I thanked her for the quarter and she shot me another look.
The cashier gave me the twenty-dollar bill for change and I was moving.
For some reason I was feeling a little ashamed of myself for holding up the line. Why did I feel that way?
According to an article by the New York Times, Americans spend roughly 37 billion hours each year waiting in line and don’t like it.
And it’s not just today’s fast paced society. In the 1950’s , people who worked in high-rises were complaining that it took too long for the elevator to reach their floor.
Mirrors were put by the elevators so people had something to do while waiting. The complaints ceased almost overnight.
That is why we now see screens at checkout lanes and at gas station pumps. If given something to do, we tend to complain much less.
Patience has always been a problem, even in Biblical times.
In Exodus 32:1, the Israelites were impatient with Moses for taking so long to come down from the mountain when speaking to God.
In the book of Job, both Job and his friends were impatient. In Job 4:2 NLT, one of Jobs friends says, “Will you be patient and let me say a word?”
Job later responds in 21:4 NLT, “My complaint is with God, not with people. I have good reason to be so impatient”. But do we?
What will happen to us if we have to wait 5 to 10 minutes? Will we pass out from stress? Will that do any good?
In times of stress and impatience, we need to be reminded to look to God. Ask God what you need. In prayer, ask him to give you patience.
We need to remind ourselves that God’s time is not our time. When we want something from him, we expect it now. But sometimes it takes months, years, even a life time to hear from God.
One thing is certain, God is always there, he hears each and every one of our prayers and petitions. This just may not be the right time for you to have your request granted.
In the book of Isaiah we are reminded about patience.
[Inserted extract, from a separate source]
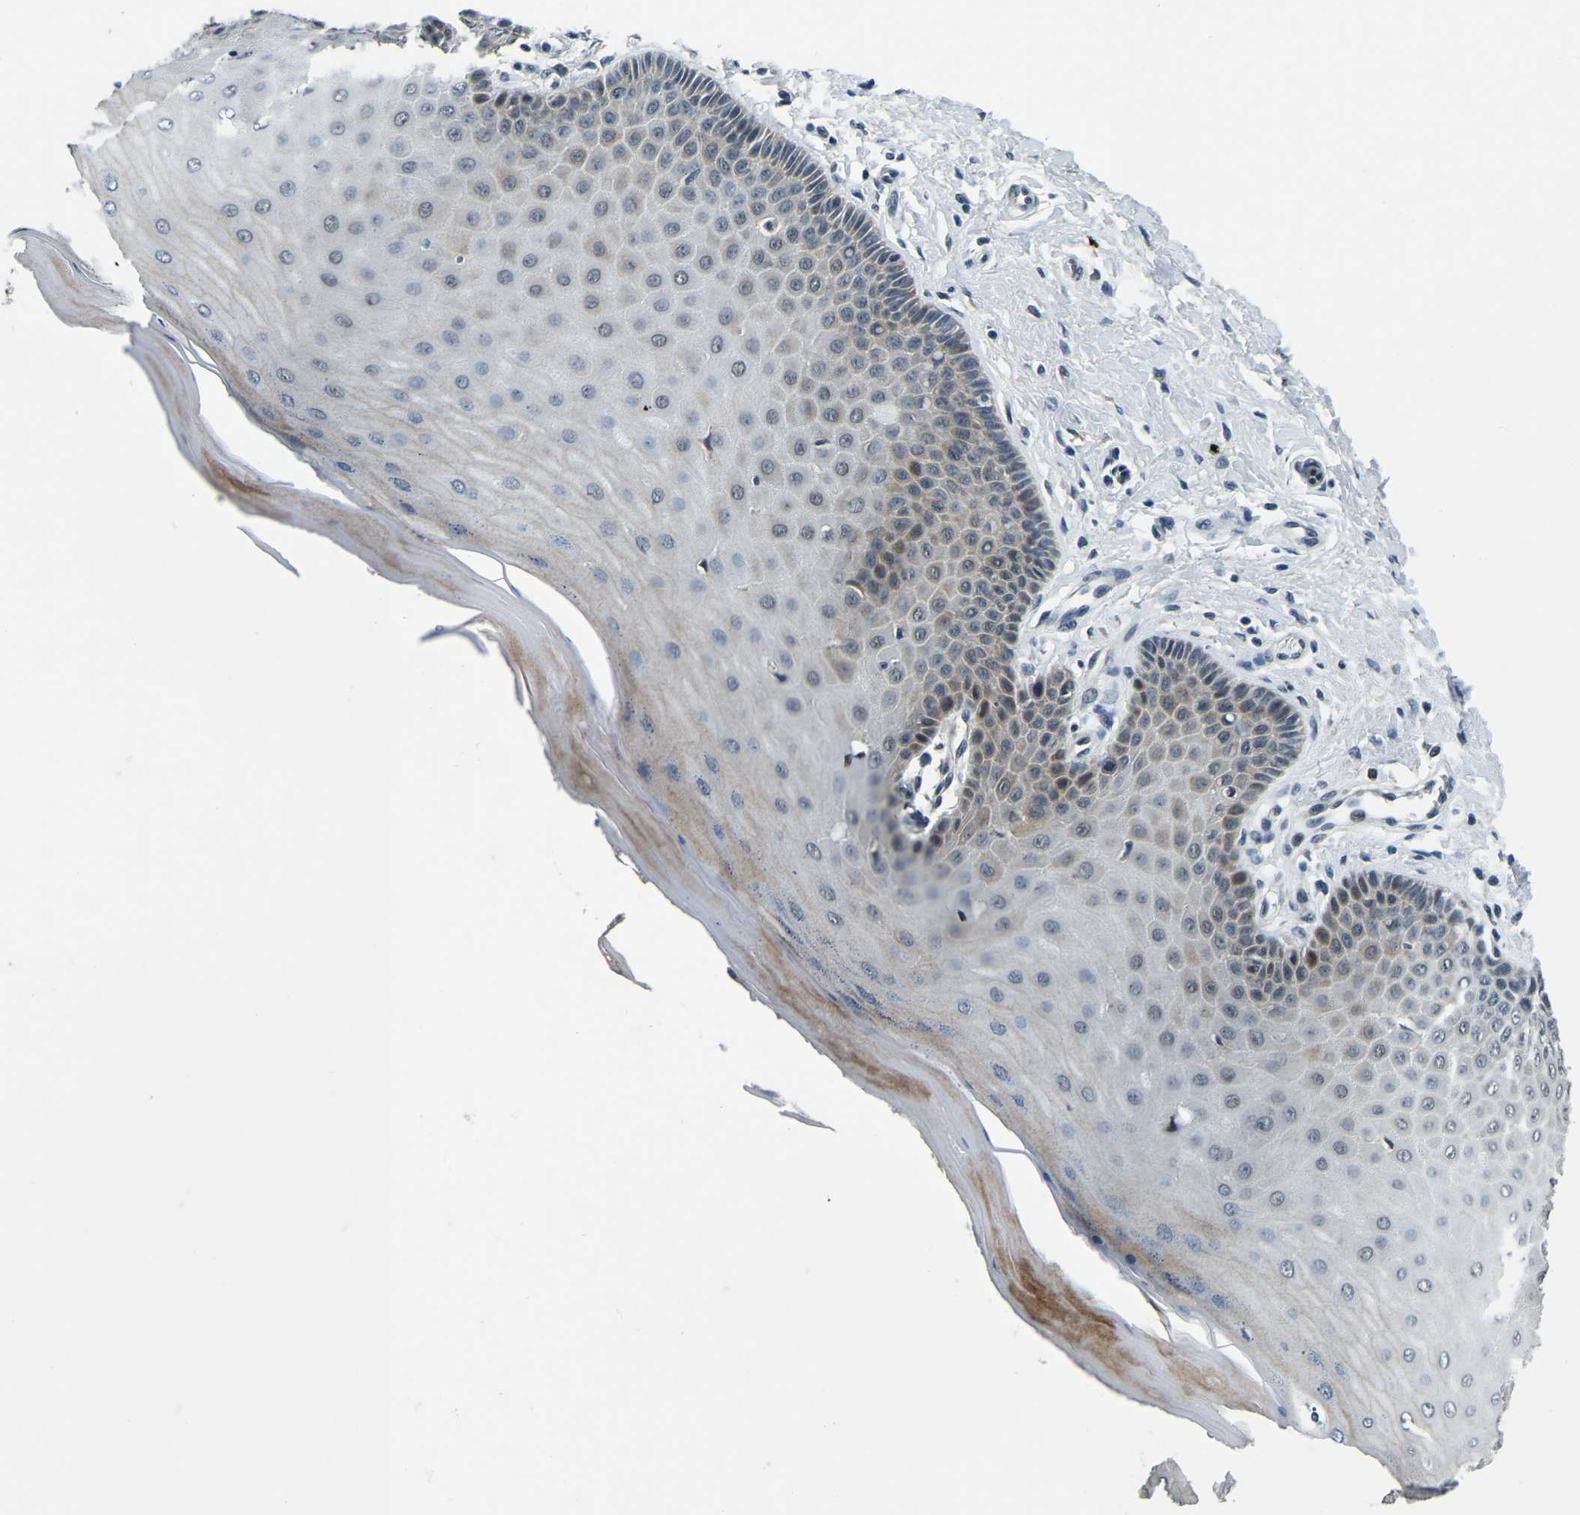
{"staining": {"intensity": "strong", "quantity": ">75%", "location": "nuclear"}, "tissue": "cervix", "cell_type": "Glandular cells", "image_type": "normal", "snomed": [{"axis": "morphology", "description": "Normal tissue, NOS"}, {"axis": "topography", "description": "Cervix"}], "caption": "This micrograph demonstrates normal cervix stained with IHC to label a protein in brown. The nuclear of glandular cells show strong positivity for the protein. Nuclei are counter-stained blue.", "gene": "ING2", "patient": {"sex": "female", "age": 55}}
Isaiah 60:22 NLT says, ” ..at the right time, I, the Lord, will make it happen.”
And who can forget the serenity prayer? Some things we just cannot speed up, we cannot change. This prayer offers us peace, a chance to say to God, “I’m patiently waiting”.
God knows what is best for us but sometimes we are convinced that it needs to be now, not years down the road.
Use prayer as your outlet for patience. As 1 Peter 5:7 says, “Give your worries to God because he cares for you”.
In the mean time, after my recent shopping experience, I don’t think I’ll go shopping with a hundred-dollar bill again anytime soon.
My lesson in patience taught me that everyone has trouble with it too. Especially on a Friday.